#### Work order 1
List the specific things the reply says a final user can do with the data.
#### Work order 2
Write out the reply's text word for word, from "For our particular" to "or anything else.".

#### Excerpted passage
--------
Re: Re: Requesting json file with schema

[email protected] Mon, 17 Feb 2020 04:36:09 -0800

Hi, 

For our particular case here, we just want to prepare a dataset (in Parquet 
Format) which will be reused by different users.
And we don't know what they will do with it.
So we prefer define the subparts with different definition just as text to let 
the final user do what he want we the data.
He can drop this data, search with a regexp, reparse as json or anything else.
Target tool is not known at our step and can be multiple (request drill on it, 
ingestion on database or other system like ElasticSearch, compute on it with 
Spark or tools writing in differents language...)


PostgreSQL has a practical way to manipulate the json data.
You can read: https://www.postgresql.org/docs/12/datatype-json.html
Ok, it is not necessarily optimized in terms of processing speed (because of 
reparsing on ask) but it's a possibility that works ever.
--------
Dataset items
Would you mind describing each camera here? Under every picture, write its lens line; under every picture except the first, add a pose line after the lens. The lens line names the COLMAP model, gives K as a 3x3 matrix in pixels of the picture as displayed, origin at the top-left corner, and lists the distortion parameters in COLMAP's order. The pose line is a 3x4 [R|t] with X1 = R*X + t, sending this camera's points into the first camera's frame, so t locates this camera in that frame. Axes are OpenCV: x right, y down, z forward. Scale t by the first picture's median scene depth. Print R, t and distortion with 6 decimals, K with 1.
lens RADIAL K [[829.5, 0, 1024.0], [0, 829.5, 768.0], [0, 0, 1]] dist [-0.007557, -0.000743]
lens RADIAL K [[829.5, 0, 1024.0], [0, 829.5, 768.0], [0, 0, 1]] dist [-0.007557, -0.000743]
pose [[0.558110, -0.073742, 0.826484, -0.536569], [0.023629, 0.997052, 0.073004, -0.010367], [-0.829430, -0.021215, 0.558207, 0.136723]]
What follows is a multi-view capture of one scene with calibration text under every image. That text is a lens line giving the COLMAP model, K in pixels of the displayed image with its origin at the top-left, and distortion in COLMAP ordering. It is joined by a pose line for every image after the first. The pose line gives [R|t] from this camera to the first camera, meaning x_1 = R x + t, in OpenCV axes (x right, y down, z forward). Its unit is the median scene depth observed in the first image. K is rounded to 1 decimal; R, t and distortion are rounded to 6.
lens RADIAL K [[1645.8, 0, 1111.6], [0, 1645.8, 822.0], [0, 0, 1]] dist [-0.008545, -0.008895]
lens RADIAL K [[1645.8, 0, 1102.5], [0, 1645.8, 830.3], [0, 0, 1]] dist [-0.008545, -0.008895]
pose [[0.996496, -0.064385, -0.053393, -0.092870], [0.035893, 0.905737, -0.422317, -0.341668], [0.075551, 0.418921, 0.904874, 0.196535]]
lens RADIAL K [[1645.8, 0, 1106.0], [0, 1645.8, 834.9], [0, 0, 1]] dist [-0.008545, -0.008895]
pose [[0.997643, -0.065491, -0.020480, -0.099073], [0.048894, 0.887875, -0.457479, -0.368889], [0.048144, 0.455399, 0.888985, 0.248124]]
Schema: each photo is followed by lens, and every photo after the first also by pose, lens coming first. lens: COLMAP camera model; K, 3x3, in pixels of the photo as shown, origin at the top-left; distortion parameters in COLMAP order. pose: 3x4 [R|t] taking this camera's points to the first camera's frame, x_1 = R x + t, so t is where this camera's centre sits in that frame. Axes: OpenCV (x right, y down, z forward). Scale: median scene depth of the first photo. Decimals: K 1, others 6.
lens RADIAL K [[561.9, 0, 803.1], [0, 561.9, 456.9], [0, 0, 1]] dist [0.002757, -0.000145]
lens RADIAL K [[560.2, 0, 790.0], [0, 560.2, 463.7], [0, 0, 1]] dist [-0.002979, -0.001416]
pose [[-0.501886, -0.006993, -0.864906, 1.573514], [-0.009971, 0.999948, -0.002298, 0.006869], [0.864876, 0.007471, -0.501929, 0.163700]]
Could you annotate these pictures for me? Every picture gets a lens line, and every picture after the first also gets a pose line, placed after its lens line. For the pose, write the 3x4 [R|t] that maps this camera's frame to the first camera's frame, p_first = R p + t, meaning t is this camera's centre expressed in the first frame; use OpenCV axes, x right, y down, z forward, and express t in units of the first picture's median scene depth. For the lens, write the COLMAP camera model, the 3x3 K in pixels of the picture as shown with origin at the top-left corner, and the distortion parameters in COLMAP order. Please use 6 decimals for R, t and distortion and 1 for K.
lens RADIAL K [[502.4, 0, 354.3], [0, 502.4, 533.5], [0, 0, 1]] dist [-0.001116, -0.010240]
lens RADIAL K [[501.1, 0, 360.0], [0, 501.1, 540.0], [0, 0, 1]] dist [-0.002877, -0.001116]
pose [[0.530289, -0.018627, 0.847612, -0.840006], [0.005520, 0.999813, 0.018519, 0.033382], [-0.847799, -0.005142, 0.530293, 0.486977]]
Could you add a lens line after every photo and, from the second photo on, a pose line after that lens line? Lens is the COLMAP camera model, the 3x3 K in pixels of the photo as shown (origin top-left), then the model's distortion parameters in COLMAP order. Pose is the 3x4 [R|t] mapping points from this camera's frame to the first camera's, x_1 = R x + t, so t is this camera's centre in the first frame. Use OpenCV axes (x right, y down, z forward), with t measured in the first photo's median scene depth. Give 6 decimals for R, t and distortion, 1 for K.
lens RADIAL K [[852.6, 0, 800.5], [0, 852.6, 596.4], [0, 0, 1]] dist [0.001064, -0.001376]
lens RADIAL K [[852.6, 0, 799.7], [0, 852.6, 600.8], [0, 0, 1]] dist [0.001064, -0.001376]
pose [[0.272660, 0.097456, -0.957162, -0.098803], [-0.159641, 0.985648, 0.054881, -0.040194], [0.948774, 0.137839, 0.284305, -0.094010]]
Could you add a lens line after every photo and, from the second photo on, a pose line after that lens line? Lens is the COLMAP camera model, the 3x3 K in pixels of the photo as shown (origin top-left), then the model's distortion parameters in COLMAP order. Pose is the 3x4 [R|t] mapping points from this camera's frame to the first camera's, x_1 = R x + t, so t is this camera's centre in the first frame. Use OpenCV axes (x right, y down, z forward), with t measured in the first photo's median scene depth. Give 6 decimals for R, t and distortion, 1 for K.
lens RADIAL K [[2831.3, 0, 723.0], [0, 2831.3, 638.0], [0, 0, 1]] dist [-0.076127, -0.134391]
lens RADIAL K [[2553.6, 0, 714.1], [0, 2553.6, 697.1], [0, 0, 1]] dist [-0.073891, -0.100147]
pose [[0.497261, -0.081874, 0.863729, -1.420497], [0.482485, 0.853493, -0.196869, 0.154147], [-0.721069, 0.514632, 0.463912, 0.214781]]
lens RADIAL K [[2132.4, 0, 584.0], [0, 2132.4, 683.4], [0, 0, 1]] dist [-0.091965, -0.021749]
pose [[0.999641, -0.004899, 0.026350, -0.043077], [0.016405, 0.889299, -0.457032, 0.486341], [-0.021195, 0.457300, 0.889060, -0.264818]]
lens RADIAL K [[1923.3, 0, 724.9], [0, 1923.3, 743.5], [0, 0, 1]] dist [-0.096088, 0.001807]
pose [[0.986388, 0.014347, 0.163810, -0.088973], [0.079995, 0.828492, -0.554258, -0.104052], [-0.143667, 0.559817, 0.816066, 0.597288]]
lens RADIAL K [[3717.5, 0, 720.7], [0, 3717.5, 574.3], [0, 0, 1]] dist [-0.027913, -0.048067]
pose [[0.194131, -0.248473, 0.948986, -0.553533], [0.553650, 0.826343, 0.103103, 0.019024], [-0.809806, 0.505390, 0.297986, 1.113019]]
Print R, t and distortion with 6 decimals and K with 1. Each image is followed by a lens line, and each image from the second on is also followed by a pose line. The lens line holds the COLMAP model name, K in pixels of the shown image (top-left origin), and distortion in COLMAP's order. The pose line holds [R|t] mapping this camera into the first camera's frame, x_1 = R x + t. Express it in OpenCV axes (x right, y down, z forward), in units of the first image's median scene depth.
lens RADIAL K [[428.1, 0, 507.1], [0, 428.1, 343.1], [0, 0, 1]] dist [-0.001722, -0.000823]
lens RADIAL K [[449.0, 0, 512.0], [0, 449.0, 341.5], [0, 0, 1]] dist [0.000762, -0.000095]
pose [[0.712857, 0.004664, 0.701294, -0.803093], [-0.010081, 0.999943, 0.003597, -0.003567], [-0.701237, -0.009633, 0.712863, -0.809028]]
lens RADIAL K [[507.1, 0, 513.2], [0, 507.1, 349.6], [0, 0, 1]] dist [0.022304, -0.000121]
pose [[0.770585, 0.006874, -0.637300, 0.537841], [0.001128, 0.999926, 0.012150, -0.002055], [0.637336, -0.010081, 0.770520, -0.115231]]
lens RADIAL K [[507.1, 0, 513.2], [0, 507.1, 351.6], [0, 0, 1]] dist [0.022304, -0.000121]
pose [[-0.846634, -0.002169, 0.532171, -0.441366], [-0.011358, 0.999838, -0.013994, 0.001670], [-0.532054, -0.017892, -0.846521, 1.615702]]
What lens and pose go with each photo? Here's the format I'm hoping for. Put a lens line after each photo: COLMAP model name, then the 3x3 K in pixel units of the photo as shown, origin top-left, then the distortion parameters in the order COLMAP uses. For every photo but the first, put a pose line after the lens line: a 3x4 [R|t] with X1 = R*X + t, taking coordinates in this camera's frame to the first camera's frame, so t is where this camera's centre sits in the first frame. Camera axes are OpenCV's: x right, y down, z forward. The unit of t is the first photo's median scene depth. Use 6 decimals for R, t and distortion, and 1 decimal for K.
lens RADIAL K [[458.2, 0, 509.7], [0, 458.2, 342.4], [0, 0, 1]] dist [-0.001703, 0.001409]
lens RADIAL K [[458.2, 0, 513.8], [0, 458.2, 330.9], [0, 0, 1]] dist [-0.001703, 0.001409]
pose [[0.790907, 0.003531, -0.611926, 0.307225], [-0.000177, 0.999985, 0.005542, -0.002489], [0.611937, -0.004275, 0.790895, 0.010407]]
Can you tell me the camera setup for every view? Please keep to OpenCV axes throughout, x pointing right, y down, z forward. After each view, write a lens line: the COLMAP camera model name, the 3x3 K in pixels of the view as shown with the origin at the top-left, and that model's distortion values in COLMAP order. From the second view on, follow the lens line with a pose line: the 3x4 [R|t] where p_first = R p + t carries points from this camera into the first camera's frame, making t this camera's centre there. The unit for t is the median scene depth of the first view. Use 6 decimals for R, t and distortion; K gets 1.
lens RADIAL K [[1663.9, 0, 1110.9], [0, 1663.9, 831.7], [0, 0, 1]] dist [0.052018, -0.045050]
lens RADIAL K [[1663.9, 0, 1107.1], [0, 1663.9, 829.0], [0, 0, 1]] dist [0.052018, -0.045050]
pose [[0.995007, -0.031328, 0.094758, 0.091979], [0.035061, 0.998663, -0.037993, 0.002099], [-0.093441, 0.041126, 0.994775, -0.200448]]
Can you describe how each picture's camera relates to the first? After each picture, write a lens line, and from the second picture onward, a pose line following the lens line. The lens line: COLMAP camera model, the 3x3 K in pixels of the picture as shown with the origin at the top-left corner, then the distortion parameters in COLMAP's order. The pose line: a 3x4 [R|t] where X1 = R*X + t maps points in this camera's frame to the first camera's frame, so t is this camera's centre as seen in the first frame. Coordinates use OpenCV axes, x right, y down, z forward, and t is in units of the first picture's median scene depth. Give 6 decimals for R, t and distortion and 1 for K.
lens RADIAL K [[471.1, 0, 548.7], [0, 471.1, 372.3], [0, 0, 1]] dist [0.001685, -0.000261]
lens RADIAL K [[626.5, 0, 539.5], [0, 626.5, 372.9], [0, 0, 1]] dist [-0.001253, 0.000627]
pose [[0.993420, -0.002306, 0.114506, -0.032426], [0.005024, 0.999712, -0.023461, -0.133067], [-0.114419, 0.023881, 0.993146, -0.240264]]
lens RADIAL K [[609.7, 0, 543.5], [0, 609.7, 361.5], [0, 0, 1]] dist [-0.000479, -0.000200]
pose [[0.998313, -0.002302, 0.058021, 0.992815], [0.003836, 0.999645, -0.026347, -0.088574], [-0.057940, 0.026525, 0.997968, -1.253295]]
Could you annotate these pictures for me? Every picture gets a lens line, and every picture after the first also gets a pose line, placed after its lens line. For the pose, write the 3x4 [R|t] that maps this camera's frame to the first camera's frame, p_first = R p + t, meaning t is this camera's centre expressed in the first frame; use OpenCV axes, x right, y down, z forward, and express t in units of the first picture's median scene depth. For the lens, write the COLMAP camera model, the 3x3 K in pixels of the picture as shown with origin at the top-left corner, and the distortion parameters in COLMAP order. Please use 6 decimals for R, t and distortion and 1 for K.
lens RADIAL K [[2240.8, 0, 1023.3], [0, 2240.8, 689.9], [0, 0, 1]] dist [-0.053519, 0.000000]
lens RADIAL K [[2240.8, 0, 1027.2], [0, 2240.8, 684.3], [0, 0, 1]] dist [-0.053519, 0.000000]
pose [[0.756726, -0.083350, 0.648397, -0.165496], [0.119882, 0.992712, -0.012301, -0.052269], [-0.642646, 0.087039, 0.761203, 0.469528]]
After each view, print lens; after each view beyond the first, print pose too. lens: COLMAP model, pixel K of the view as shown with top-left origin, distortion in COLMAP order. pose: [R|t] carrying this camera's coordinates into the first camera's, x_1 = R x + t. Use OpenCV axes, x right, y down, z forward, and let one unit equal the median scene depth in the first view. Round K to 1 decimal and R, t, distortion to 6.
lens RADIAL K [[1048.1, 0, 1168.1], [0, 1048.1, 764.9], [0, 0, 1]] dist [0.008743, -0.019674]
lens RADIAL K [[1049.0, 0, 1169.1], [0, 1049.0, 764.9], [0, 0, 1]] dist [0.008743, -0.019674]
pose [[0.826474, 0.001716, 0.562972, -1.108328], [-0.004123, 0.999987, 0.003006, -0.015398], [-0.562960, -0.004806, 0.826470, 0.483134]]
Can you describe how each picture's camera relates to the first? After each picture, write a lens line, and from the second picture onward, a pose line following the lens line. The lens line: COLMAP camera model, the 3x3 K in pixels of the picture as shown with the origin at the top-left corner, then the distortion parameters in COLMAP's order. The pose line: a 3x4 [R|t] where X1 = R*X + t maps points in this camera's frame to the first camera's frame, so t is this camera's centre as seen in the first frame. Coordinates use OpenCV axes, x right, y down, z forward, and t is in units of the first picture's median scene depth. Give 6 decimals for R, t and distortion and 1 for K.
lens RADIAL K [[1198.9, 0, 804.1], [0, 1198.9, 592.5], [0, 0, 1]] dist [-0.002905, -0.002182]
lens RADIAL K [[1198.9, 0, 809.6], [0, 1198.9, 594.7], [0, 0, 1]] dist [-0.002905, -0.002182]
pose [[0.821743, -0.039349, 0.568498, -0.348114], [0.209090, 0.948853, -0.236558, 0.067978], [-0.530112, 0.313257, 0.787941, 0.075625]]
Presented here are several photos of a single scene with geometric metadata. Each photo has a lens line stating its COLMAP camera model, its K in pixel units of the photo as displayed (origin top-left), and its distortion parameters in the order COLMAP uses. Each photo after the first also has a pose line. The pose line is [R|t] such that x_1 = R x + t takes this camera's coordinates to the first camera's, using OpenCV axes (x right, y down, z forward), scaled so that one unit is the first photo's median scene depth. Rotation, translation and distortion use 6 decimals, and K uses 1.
--------
#### Written solution 1
- Drop the data
- Search it with a regexp
- Reparse it as JSON

#### Written solution 2
For our particular case here, we just want to prepare a dataset (in Parquet 
Format) which will be reused by different users.
And we don't know what they will do with it.
So we prefer define the subparts with different definition just as text to let 
the final user do what he want we the data.
He can drop this data, search with a regexp, reparse as json or anything else.